This example generates a frequency table, which shows the number of occurrences of each letter within the Quranic text. An analysis table is used to tabulate and group the results.
Java Example
public class CharacterFrequencyExample { public static void main() { // Create a new analysis table.

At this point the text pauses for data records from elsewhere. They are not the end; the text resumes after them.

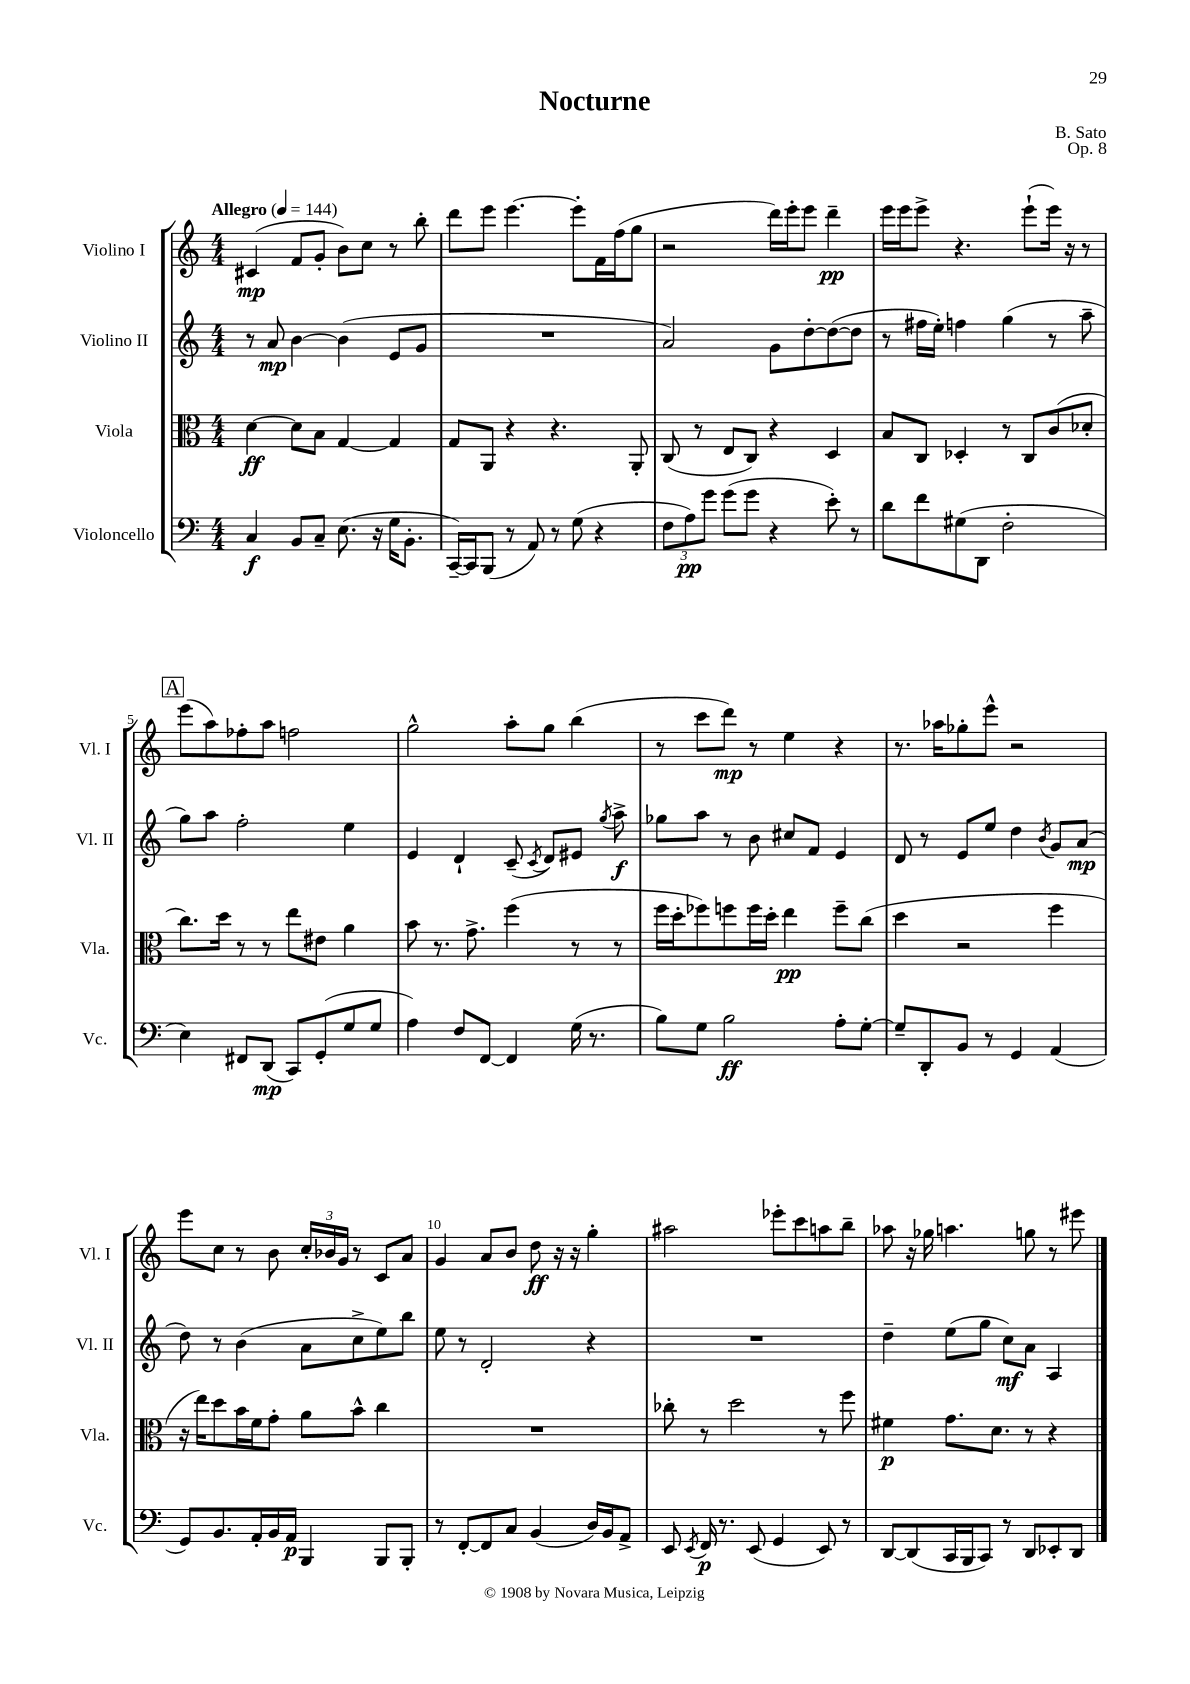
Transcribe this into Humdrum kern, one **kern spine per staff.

**kern	**kern	**kern	**kern
*staff4	*staff3	*staff2	*staff1
*clefF4	*clefC3	*clefG2	*clefG2
*k[]	*k[]	*k[]	*k[]
*M4/4	*M4/4	*M4/4	*M4/4
*MM144	*MM144	*MM144	*MM144
4C	[4d	8r	(4c#
.	.	8a	.
8BB	8d]	[4b	8f
8C~	8B	.	8g'
(8.E	[4G	(4b]	8b)
.	.	.	8cc
16r	.	.	.
16G	4G]	8e	8r
8.BB'	.	.	.
.	.	8g	8bb'
=	=	=	=
[16CC~)	8G	1r	8ddd
16CC]	.	.	.
(8BBB	8AA	.	8eee
8r	4r	.	[4.eee
8AA)	.	.	.
8r	4.r	.	.
(8G	.	.	8eee']
4r	.	.	16f
.	.	.	(16ff
.	8AA'	.	8gg
=	=	=	=
12F	(8C	2a)	2r
12A)	.	.	.
.	8r	.	.
12g	.	.	.
(8g	8E	.	.
8g	8C)	.	.
4r	4r	8g	16ddd)
.	.	.	16eee'
.	.	[8dd'	8eee
8e')	4D	(8dd_	4ddd~
8r	.	8dd]	.
=	=	=	=
8d	8B	8r	16eee
.	.	.	16eee
8f	8C	16ff#	8eee^
.	.	16ee')	.
(8G#	4D-'	4ff	4.r
8DD	.	.	.
2F'	8r	(4gg	.
.	8C	.	(8eee`
.	(8c	8r	16eee)
.	.	.	16r
.	8d-'	8aa~	8r
=	=	=	=
4E)	8.cc)	8gg)	(8eee
.	.	8aa	8aa)
.	16dd	.	.
8FF#	8r	2ff'	8ff-'
(8DD	8r	.	8aa
8CC)	8ee	.	2ff
(8GG'	8e#	.	.
8G	4a	4ee	.
8G	.	.	.
=	=	=	=
4A)	8b	4e	2gg^^
.	8.r	.	.
8F	.	4d`	.
.	8.g^	.	.
[8FF	.	.	.
4FF]	(4ff	(8c~	8aa'
.	.	8qc	.
.	.	8d)	8gg
(16G	8r	8e#	(4bb
8.r	.	.	.
.	.	8qgg	.
.	8r	8aa^	.
=	=	=	=
8B)	16ff	8gg-	8r
.	16dd'	.	.
8G	8ff-)	8aa	8ccc
2B	8ff	8r	8ddd)
.	16ff	8b	8r
.	16dd'	.	.
.	4ee	8cc#	4ee
.	.	8f	.
8A'	8ff~	4e	4r
[8G'	(8cc	.	.
=	=	=	=
8G~]	4dd	8d	8.r
8DD'	.	8r	.
.	.	.	16aa-
8BB	2r	8e	8gg-'
8r	.	8ee	8eee^^
4GG	.	4dd	2r
.	.	8qb	.
(4AA	4ff	8g	.
.	.	(8a	.
=	=	=	=
8GG)	16r	8dd)	8eee
.	16ee)	.	.
8.BB	8dd	8r	8cc
.	16b	(4b	8r
16AA'	16f	.	.
16BB	8g'	.	8b
16AA	.	.	.
4BBB	8a	8a	24cc'
.	.	.	24b-
.	.	.	24g
.	8b^^	8cc^	8r
8BBB	4cc	8ee)	8c
8BBB'	.	8bb	8a
=	=	=	=
8r	1r	8ee	4g
[8FF'	.	8r	.
8FF]	.	2d'	8a
8C	.	.	8b
(4BB	.	.	8dd
.	.	.	16r
.	.	.	16r
16D)	.	4r	4gg'
16BB	.	.	.
8AA^	.	.	.
=	=	=	=
8EE	8cc-'	1r	2aa#
8qEE	.	.	.
16FF	8r	.	.
8.r	.	.	.
.	2dd	.	.
(8EE	.	.	.
4GG	.	.	8eee-'
.	.	.	8ccc
8EE)	8r	.	8aa
8r	8ff	.	8bb~
=	=	=	=
[8DD	4f#	4dd~	8aa-
(8DD]	.	.	16r
.	.	.	16gg-
16CC	8.g	(8ee	4.aa
16BBB	.	.	.
8CC)	.	8gg	.
.	8.d	.	.
8r	.	8cc)	.
8DD	8r	8a	8gg
8EE-'	4r	4A	8r
8DD	.	.	8eee#
==	==	==	==
*-	*-	*-	*-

AnalysisTable table = new AnalysisTable("Character"); // Add each character to the table. for (Token token : Document.getTokens()) { for (ArabicCharacter character : token) { if (character.getType() != null) { table.add(character.getType()); } } } // Group and display results. AnalysisTable groupTable = table.group("Character"); groupTable.sort("Count", SortOrder.Descending); System.out.println(groupTable); } }
Program Output
Character Count --------- ----- Alif 62381 Lam 38102 Noon 27268 Meem 26735 Waw 25676 Ya 19143 Ha 14850 Ra 12403 Ba 11491 Ta 10520 Kaf 10497 Ain 9405 Fa 8747 Qaf 7034 AlifMaksura 6605 Seen 6010 Dal 5991 Thal 4932 HHa 4140 SmallHighRoundedZero 3988 Jeem 3317 Hamza 3059 Kha 2497 TaMarbuta 2344 Sheen 2124 Sad 2074 DDad 1686 Zain 1599 Tha 1414 TTa 1273 SmallWaw 1257 Ghain 1221 SmallYa 995 DTha 853 SmallHighMeemIsolatedForm 510 Tatweel 495 SmallLowMeem 99 SmallHighUprightRectangularZero 66 SmallHighSeen 2 SmallLowSeen 1 SmallHighNoon 1 RoundedHighStopWithFilledCentre 1 EmptyCentreLowStop 1 EmptyCentreHighStop 1
Discussion
The results show the most common characters in the Quranic text, together with their frequency counts. The characters listed above are defined in the orthography model, and are loaded from Tanzil XML. The table shows 62381 occurrences of alif, including occurrences with hamza and alif khanjarīya. Within the orthography model, the most frequent letters are alif, lām, nūn then mīm.